Years had passed from the days of the Ter Petrosyan administration’s divisive and defeatist regime. Yet, fairly recently, our nation was faced with the challenge of foreign-inspired “Protocols” which threatened the very bases on which the entire structure of our “Hai Tahd” Case stands. It took collective action on the part of our Homeland and Diasporan groups and organizations to restrain the Sarkisian government from ratifying them in their present context.
In the meantime, it is sad to observe, that aside from the concentrated efforts for the international recognition of the Armenian Genocide, in essence, very little has changed in the dormant area of reparations and irredentism, except, perhaps, signs of newly emerging interest in the fate of the remnants of Armenians in Turkish-occupied Western Armenia.
Periodically, we must take stock of our status: Of around 9 million Armenians, hardly one-third resides today within the boundaries of the 3rd Republic, the majority of whom remains unemployed or in poverty. The remaining 6 million are Diasporans or live on foreign occupied Armenian lands, such as Javakhq and Western Armenia, whose numbers are gradually dwindling due to brutal policies of coercive assimilation leading to despair and exodus from ancestral lands. A process that UN protocols classify as forms of genocide.
While these populations are dwindling, large numbers from Armenia, Javakhq, Western Armenia and our Middle Eastern communities are ending up, among other regions, in Russia, Eastern and Western European countries, North and South America and Australia, increasing our numbers in the four corners of the Diaspora at the expense of our Homeland and our ancestral lands, making a mockery of a cherished Diasporan slogan of not too long ago: “Tebi Yergir…”

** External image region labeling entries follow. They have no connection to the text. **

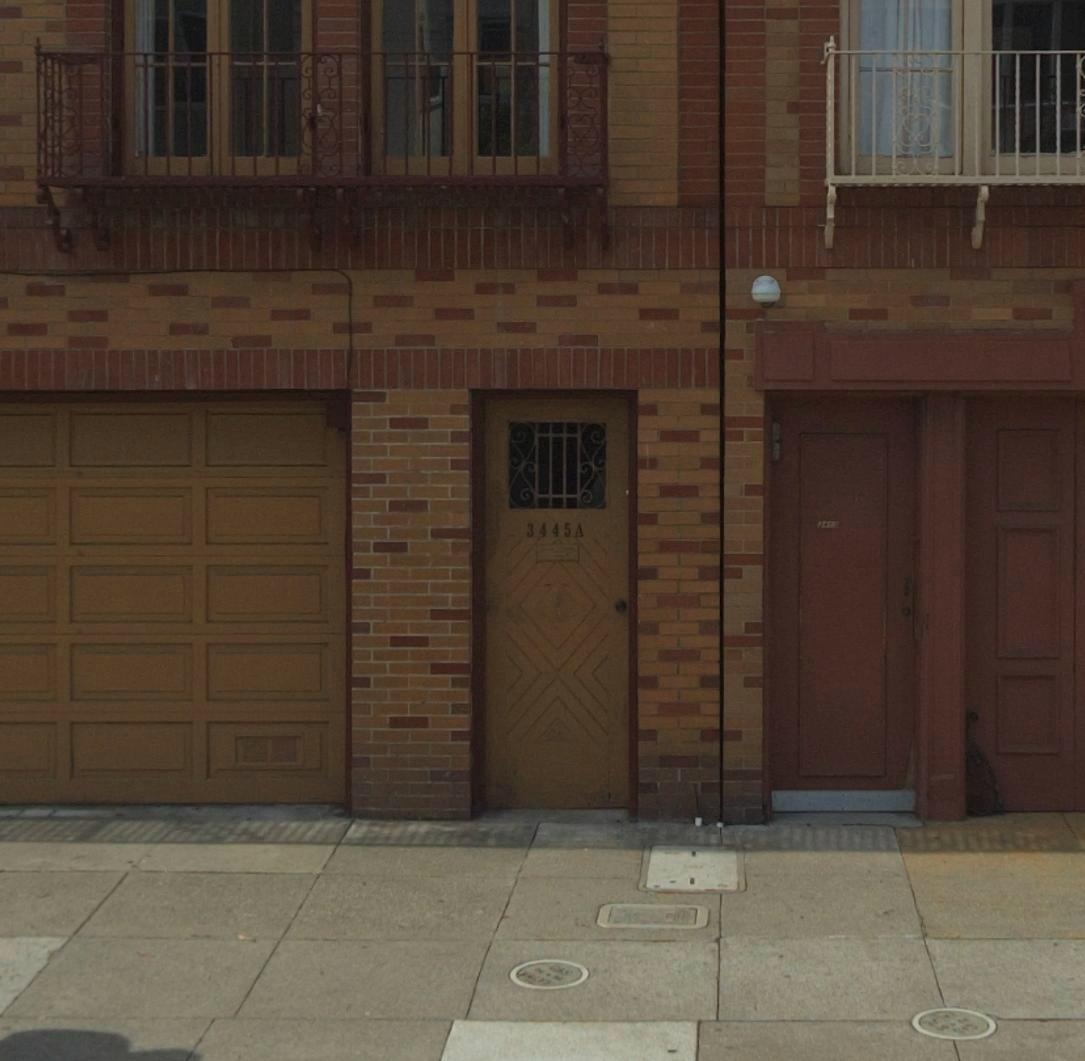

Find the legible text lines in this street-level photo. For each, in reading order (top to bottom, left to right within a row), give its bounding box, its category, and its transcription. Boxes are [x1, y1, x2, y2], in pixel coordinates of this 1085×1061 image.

[524, 520, 587, 539] StreetNumber: 3445 A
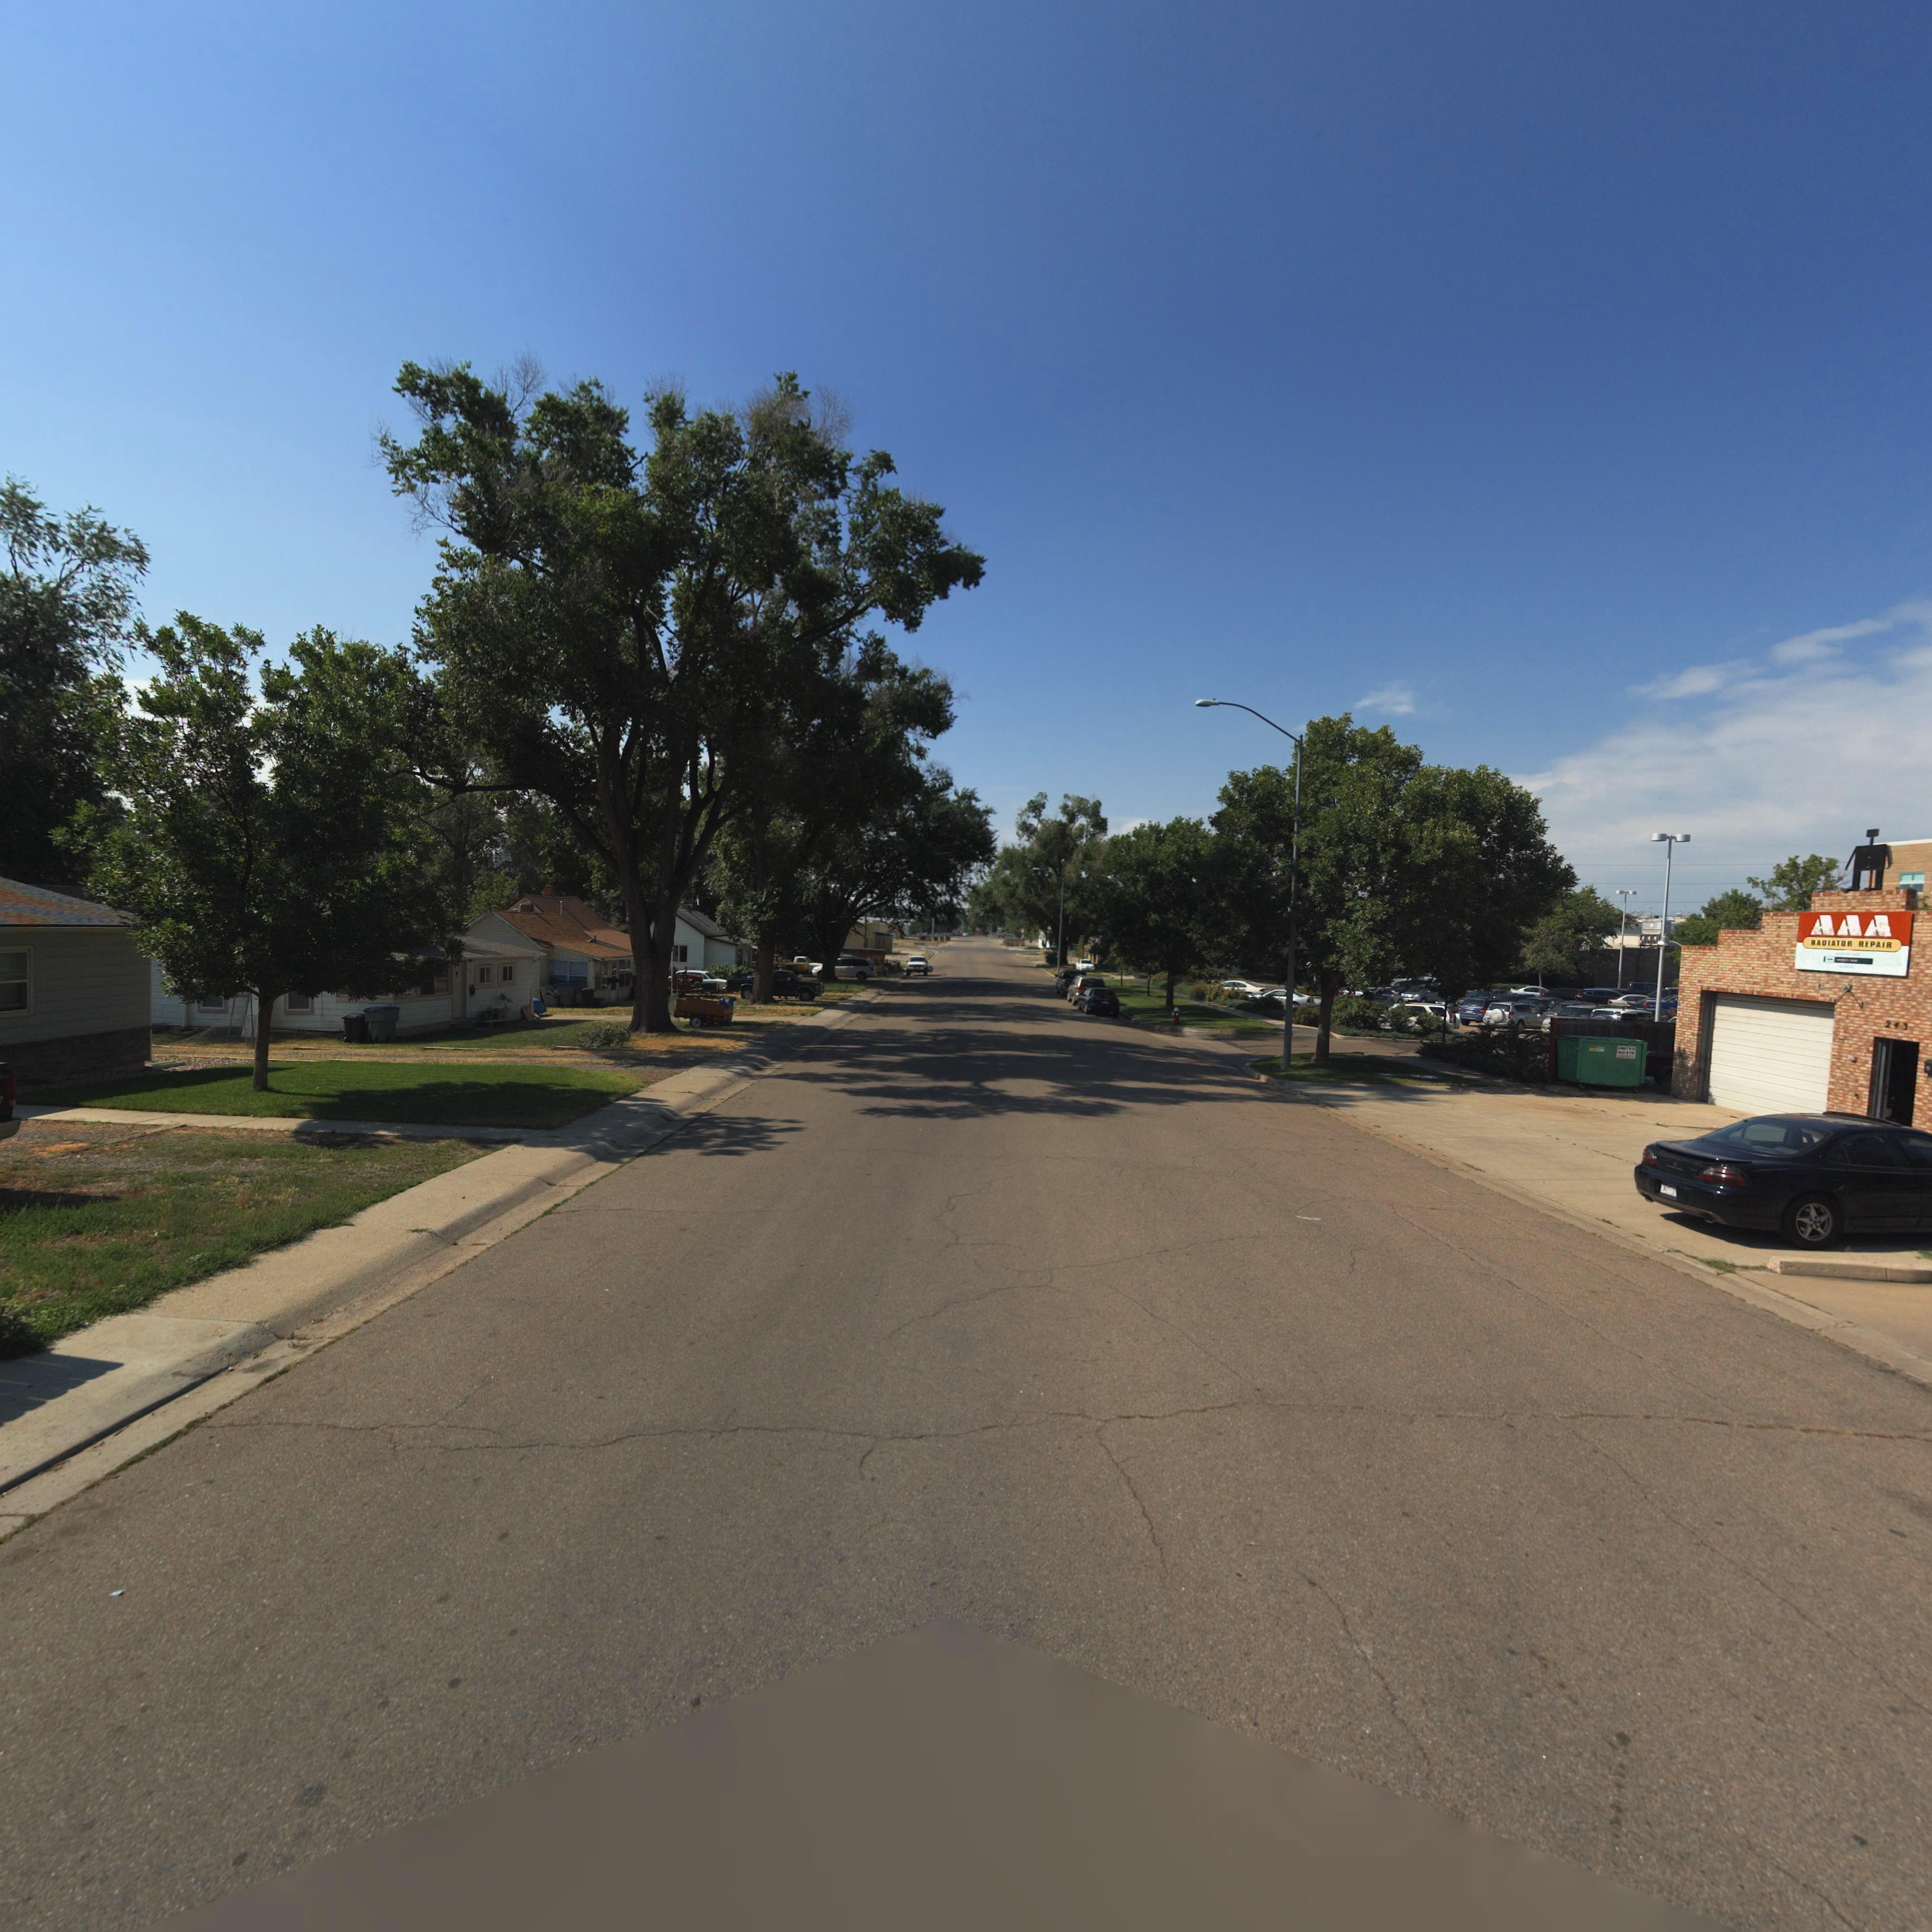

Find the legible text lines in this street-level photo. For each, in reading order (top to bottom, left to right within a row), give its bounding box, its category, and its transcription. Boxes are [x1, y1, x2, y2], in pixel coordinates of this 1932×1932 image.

[1809, 914, 1892, 937] BusinessName: AAA
[1811, 939, 1891, 948] BusinessName: RADIATOR REPAIR
[1884, 1020, 1908, 1031] StreetNumber: 243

The panorama of consecutive upheavals across North Africa and the Middle East, that we are witnessing today, is the delayed but direct result of the betrayal of the moral bases of Woodrow Wilson’s “14 Points,” conceived to create a just and open social order for the world that had just gone through the horrors of the Great War.
Drafted in the Wilsonian spirit, the Treaty of Sevres formulated solutions which, if followed, would have eliminated most of the festering problems that we see re-emerging today.
Unfortunately, surviving imperial and colonial interests interfered and the result was the shameful Treaty of Lausanne that redrafted the political aspect of the region, not to suit the legitimate interests of the peoples living there, but to accommodate the ambitions of colonial powers and oil cartels.
Although never implemented, the Sevres Treaty retains its legitimacy as an instrument drafted and signed by representatives of the Great Powers of the time and never abrogated by their successors.
Conclusions reached in that treaty and the solutions emerging from them are beginning to look not only possible after all these eventful decades full of crises, but also acceptable as permanent solutions to most problems that plague the region, in direct contradiction to the Ottoman-inspired Turkish dreams of neo-colonial hegemony over former provinces of a defunct empire.
That is why, along with other memorable dates, we should remember with pride and celebrate with joy the date of the signing of the Treaty of Sevres, August 10, 1920. Not as an unfulfilled promise, but as a great diplomatic victory for the Armenian nation, and an instrument of hope for all nations still waiting for the blessings of freedom and justice.